Vous savez, le genre de question où les réponses potentielles ne sont pas toutes agréables à considérer, dans la mesure où certaines le sont ne serait-ce qu’un peu.
Depuis plusieurs années, nous avons eu notre lot de débats de structures et de réglementation. Les questions de communication, de transparence, de frais, de rémunération, de compétence et de convenance ont régulièrement (et sous plusieurs formes) pris les devants.
Ce cycle n’est pas terminé. Pour s’en convaincre, il suffit de penser aux réformes axées sur le client que nous apprivoisons encore, à la fin prochaine des frais de sortie reportés en fonds communs et à la position récente du CCRRA qui laisse entrevoir la même chose avec les fonds distincts ou encore, le projet de nouvel OAR en valeurs mobilières.
Officiellement, le seul but est d’assurer la protection du public et le traitement équitable du consommateur.
Mais nous sommes-nous demandé qui est ce consommateur? Quels sont ses besoins, ses objectifs et ses aspirations?
Nous sommes-nous, sérieusement, demandé si ces réformes répondront réellement à ce consommateur? S’il sera mieux servi? Plus éduqué? Plus riche? Et, pourquoi pas, plus heureux?
Le consommateur qui se fait souvent entendre, celui qui est vocal et militant. Plus éduqué et plus riche que la moyenne, il a les connaissances et (visiblement) le temps de se faire entendre. Celui-là réclame de la transparence et des baisses de frais car il peut comprendre les informations qui lui seront données et sera heureux de payer moins cher pour des conseils ou des services dont il n’a pas toujours besoin.
L’industrie aussi sait se faire entendre. Certains joueurs plus que d’autres, mettant de l’avant leurs intérêts propres qui seront influencés par leurs modèles d’affaires ou le type de clients qu’ils servent.
Mais que nous dirait la proverbiale madame Tartanpion? Cette mère de famille trop occupée entre le boulot, la famille et toute cette liste de tâches qu’il faut accomplir pour être une femme moderne accomplie, preuve Instagram à l’appui.
Que nous dirait monsieur Tremblay, modeste homme à la retraite tout aussi modeste qui prend son plaisir à jardiner avec sa femme, à défaut de faire tous les voyages dont il rêve puisqu’il baigne dans la modestie?

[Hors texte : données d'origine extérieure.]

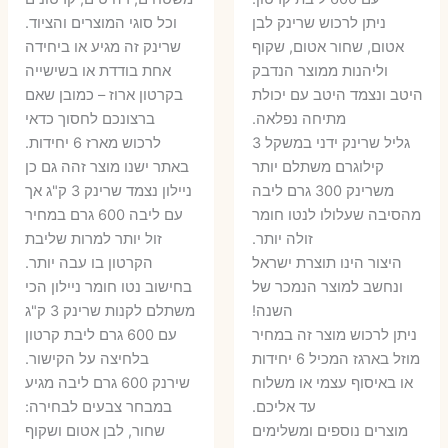
7 ₪.
55 ₪.
27 ₪.
35 ₪.
ניתן לרכוש שרינק לבן
וכל סוגי המוצרים והציוד.
אטום, שחור אטום, שקוף
שרינק זה מגיע או ביחידה
וליהנות ממוצר הנדבק
אחת בודדת או בשישייה
היטב ונצמד היטב עם יכולת
בקרטון ארוז – כמובן שאם
מתיחה נפלאה.
ברצונכם לחסוך כדאי
גליל שרינק ידני במשקל 3
לרכוש מארז 6 יחידות.
קילוגרם משתלם יותר
באתר ישנו מוצר זהה גם כן
משרינק 300 גרם ליבה
ניילון נצמד שרינק 3 ק"ג אך
מהסיבה שעלולו לנטו חומר
עם ליבה 600 גרם במחיר
זולה יותר.
זול יותר למרות שליבת
היצור הינו תוצרת ישראל
הקרטון בו עבה יותר.
ונחשב למוצר הנמכר של
בחישוב נטו חומר ניילון הכי
השנה!
משתלם לקנות שרינק 3 ק"ג
ניתן לרכוש מוצר זה במחיר
עם 600 גרם ליבת קרטון
מוזל בארגז המכיל 6 יחידות
בלחיצה על הקישור.
או באיסוף עצמי או משלוח
שירנק 600 גרם ליבה מגיע
עד אליכם.
במבחר צבעים לבחירה:
מוצרים נוספים ומשלימים
שחור, לבן אטום ושקוף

Que nous dirait Alice, cette jeune étudiante dynamique qui épargne vaillamment une partie de son salaire minimum avec le rêve en tête d’acheter un jour sa première maison et qui sait que l’avenir se prépare aujourd’hui?
Ils nous diraient probablement qu’ils apprécient être conseiller par un(e) professionnel(le) qui prend le temps et qui dispose des outils pour les accompagner.

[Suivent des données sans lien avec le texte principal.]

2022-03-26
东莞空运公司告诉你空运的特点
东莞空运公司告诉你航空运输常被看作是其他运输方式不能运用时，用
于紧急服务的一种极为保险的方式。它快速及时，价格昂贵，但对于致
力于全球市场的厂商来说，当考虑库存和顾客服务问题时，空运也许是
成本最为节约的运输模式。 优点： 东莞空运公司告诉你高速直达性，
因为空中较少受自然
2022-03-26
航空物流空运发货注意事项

Mais voilà, il existe un risque, constamment sous-estimé, que ni madame Tartanpion, ni monsieur Tremblay, ni Alice ne puissent avoir accès à ce conseiller.
Chaque couche de structure, de règlement, de procédure, de formulaire et d’exigence entraîne des coûts financiers, humains et temporels.
On aura beau retourner la situation dans tous les sens, il n’y a que 24 heures dans une journée et cent cennes dans chaque piastre.
Forcément, si on en demande plus, il en reste moins.
Moins pour conseiller madame Tartanpion, monsieur Tremblay et Alice.
Les conseillers et les entreprises du secteur devront se concentrer sur le segment déjà très bien desservi des ménages à valeur élevée ou encore opérer selon une logique de « volume » où le temps n’est pas ce qu’on offre en quantité aux clients qui ont pourtant tellement besoin de conseils et d’accompagnement.
Et nous nous surprendrons chaque année de constater que l’écart de richesse devient un abysse toujours plus grand et profonds. Nous nous surprendrons de voir le paysage financier dominé par de grandes institutions financières offrant, dans une de leurs branches, des services de détail pour les petits de ce monde et, dans une autre branche, un service toutes étoiles pour ceux qui en ont les moyens.
Nous nous en surprendrons parce que nous échouons à nous demander de quoi le consommateur a vraiment besoin et comment répondre à ce besoin.
Nous nous en surprendrons aussi parce que nous évaluons l’impact sur le consommateur une réforme à la fois, oubliant que quand on a le nez collé sur un arbre, c’est impossible de voir la forêt.
Alors? Si on se posait les vraies questions? Si on cherchait ce qui aiderait vraiment madame Tartanpion, monsieur Tremblay et Alice?
Je pense qu’on serait surpris de ce qu’on pourrait faire et de toute la richesse qu’on pourrait créer.